London: ruin or renaissance?

Posted on 22 February 2021
Share this article
London: ruin or renaissance?

London has always been a star on the global property scene but is it a fading light or a nebula about to be reborn?

London has always had a property microclimate of its own. It is fuelled by a diverse set of aficionados – the plaything of the rich property investor, a second home to the globe-trotting glitterati and the long-time location for luvvies and creatives who feed off the cosmopolitan vibe.

There’s a hierarchy within the hierarchy when it comes to the capital’s bricks and mortar too. The outlying Greater London suburbs, Inner London fringe areas on the cusp of something great, prime Central London property and even a ‘super prime’ market that’s reserved for those with immense wealth. You could say they are nano climates within a microclimate

But is London as untouchable as it is touted to be? BC (that’s before Covid); there was serious consternation over the health of the capital’s property market. As recently as July 2019, the ONS (Office for National Statistics) reported that house prices in London were falling at their fastest pace since the 2009 financial crash. Retrospective research actually shows that the cost of a home in the capital was 4.4% lower in May 2019 when compared to May 2018.

And now? Property values in London rose by 3.5% over the last year, according to the ONS’s most recent figures (February 2021), compared to a national rise of 8.5%. Although small in comparison, homeowners in the capital will have welcomed any uplift, given the downhill trend witnessed just two years ago.

Fortunes may have been reversed but feelings about the future are mixed among experts. The Evening Standard published an article early in 2021, detailing the six major threats to London’s short- and long-term property market. An end to the stamp duty holiday; Brexit; the winding up of furlough; a mass exodus of residents; access to mortgages and the potential for a third Covid wave were all cited as red flags.

Estate agents, expectedly, are taking a more bullish attitude to London’s property prospects.
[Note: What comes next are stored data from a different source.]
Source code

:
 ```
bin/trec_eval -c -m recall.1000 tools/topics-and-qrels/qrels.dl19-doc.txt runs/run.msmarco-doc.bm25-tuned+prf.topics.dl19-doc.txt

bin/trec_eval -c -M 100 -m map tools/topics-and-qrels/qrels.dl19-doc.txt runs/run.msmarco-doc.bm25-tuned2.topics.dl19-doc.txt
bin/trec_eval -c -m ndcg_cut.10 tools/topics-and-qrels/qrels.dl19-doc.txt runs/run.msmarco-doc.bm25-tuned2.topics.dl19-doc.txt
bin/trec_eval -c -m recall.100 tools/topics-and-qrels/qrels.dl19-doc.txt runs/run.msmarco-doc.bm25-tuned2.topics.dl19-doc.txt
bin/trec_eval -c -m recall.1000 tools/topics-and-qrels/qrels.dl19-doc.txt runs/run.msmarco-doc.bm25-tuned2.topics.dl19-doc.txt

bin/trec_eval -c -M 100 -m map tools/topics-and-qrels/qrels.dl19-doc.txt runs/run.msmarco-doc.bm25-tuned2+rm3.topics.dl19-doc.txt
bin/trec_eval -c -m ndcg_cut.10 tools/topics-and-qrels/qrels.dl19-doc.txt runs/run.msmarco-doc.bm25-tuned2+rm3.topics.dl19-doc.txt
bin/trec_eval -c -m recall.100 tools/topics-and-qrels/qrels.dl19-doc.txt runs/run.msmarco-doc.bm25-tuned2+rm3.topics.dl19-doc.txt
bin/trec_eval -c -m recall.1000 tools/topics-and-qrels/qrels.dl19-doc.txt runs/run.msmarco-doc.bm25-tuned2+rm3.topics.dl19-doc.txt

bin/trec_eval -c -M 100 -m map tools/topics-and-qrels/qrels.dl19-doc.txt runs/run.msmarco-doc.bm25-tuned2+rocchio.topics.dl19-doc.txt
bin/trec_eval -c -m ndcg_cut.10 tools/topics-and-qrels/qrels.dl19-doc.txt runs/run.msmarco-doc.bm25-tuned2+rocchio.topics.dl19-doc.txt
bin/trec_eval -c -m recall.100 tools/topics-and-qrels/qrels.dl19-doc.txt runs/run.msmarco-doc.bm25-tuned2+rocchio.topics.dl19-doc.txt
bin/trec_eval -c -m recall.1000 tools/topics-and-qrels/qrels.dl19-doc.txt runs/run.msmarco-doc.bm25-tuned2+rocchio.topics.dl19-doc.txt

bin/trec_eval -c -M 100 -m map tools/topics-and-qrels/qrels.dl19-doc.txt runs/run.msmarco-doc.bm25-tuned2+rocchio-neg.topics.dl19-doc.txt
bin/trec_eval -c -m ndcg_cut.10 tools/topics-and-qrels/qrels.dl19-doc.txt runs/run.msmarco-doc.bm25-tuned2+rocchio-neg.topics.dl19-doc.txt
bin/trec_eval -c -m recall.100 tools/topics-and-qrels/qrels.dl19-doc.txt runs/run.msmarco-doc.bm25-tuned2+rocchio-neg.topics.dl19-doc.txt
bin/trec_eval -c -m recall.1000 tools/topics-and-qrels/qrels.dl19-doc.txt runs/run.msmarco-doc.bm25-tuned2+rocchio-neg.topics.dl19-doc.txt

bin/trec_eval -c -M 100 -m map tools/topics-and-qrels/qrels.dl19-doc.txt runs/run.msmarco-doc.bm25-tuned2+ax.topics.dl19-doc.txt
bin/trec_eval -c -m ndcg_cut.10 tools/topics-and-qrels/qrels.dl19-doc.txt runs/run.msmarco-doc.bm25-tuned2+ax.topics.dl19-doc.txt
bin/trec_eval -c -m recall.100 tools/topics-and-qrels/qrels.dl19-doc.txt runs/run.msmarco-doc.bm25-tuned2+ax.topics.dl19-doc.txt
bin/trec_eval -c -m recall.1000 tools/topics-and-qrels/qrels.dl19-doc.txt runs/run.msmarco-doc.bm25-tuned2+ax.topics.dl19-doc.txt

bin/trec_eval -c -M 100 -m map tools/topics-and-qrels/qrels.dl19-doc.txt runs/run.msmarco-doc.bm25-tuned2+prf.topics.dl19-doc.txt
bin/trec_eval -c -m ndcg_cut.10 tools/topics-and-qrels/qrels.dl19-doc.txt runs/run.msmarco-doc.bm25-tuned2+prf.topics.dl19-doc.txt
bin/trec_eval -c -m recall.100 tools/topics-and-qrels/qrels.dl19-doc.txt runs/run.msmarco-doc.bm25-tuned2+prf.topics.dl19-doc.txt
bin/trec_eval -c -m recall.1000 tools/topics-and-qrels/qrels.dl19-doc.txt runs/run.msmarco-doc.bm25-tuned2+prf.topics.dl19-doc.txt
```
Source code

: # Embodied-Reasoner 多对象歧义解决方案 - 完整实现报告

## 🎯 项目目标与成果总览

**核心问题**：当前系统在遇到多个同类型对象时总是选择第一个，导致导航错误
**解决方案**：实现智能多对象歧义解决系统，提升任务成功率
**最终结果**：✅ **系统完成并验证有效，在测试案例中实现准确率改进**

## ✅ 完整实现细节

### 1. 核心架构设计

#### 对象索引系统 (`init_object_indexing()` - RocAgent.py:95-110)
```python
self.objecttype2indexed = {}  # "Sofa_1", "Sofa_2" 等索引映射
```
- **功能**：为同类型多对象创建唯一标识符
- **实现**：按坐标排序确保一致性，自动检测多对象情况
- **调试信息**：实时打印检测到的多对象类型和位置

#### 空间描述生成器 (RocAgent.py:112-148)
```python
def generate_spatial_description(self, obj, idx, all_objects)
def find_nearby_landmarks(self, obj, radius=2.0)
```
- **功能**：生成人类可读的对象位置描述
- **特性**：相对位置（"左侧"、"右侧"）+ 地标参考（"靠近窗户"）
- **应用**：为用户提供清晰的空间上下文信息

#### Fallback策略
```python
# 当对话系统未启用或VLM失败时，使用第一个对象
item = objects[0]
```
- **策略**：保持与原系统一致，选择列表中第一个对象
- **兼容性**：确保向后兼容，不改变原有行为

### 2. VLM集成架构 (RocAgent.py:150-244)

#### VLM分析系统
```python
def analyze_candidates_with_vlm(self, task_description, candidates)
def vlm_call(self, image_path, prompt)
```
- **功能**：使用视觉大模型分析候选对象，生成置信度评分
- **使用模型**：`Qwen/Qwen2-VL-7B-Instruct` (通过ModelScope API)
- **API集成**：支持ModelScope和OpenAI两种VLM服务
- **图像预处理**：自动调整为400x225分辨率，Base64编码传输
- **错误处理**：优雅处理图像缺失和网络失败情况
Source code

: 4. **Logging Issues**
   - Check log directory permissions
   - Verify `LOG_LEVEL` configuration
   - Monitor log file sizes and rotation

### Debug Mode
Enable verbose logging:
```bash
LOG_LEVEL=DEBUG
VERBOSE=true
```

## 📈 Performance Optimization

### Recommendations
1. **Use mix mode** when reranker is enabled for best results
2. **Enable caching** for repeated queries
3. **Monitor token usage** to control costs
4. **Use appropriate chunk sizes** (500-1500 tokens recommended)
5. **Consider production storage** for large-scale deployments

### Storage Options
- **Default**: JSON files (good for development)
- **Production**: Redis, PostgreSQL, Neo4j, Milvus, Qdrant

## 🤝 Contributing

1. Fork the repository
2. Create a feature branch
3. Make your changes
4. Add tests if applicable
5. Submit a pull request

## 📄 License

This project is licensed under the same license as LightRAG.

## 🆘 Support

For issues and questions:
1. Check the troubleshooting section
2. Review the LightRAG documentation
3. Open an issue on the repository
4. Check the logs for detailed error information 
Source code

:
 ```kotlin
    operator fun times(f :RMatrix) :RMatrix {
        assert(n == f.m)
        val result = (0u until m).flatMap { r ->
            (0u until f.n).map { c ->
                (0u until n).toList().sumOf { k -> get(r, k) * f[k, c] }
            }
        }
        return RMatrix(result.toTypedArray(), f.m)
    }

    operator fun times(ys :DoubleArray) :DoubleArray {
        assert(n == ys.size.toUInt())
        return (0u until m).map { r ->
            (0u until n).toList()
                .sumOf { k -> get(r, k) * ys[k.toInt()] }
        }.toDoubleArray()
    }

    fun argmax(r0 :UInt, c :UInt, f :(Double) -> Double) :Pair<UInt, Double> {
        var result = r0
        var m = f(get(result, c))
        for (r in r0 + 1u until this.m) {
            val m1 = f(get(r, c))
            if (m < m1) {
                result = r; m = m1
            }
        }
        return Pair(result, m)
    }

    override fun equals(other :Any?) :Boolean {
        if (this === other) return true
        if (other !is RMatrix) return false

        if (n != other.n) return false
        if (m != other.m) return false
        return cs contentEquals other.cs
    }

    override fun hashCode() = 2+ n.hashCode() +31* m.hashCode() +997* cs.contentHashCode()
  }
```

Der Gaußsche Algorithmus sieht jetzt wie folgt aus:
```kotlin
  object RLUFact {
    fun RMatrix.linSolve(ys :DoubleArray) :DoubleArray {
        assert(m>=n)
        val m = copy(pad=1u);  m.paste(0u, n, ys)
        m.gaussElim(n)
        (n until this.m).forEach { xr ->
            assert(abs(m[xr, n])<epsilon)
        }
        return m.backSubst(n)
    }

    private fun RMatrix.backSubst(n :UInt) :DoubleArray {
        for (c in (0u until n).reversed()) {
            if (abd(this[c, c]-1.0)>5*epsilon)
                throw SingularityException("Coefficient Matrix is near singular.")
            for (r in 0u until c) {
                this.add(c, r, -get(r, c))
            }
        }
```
Agent Portico says properties along the central Tube line reaching into Greater London will experience house price growth in 2021, with Leyton, Leytonstone, South Woodford, Wanstead, Chingford, Buckhurst Hill and Redbridge all getting the ‘ones to watch’ nod.

The Buy Association is buoyant too. It is confident that the London property market will see foreign investment remain strong this year, using The Emerging Trends in Real Estate report from PricewaterhouseCoopers and the Urban Land Institute to illustrate. The report named London as the second best place for property investment in Europe, while a separate study by Pure Property Finance found that London occupied 8 of the top 10 spots in terms of locations favoured by foreign companies investing in UK property.

But back to the idea of a mass exodus of London residents – a threat detailed by Evening Standard. The reverse may actually be happening in the rental market, if a new report by agent Knight Frank is taken into account. It says falling rents – values that dropped 13% in Central London in the year to January 2021, taking monthly rents back to the 2009 financial crisis level – are tempting a new wave of tenants to the city.

The agent says this new level of affordability is behind refreshed demand, with a huge jump (up 26%) in prospective renters registering in prime Central London who came from outside the area. In fact, the average distance of prospective renters from the boundary of prime Central London more than doubled to 3.1 miles from 1.5 miles over the same period.

To conclude? Even taking Covid into account, the capital’s property market is looking more positive now than at the end of the 2009 financial crash. While changes are afoot in both the sales and rental markets, resilience still underpins the landscape and London’s safe haven status looks set to stay.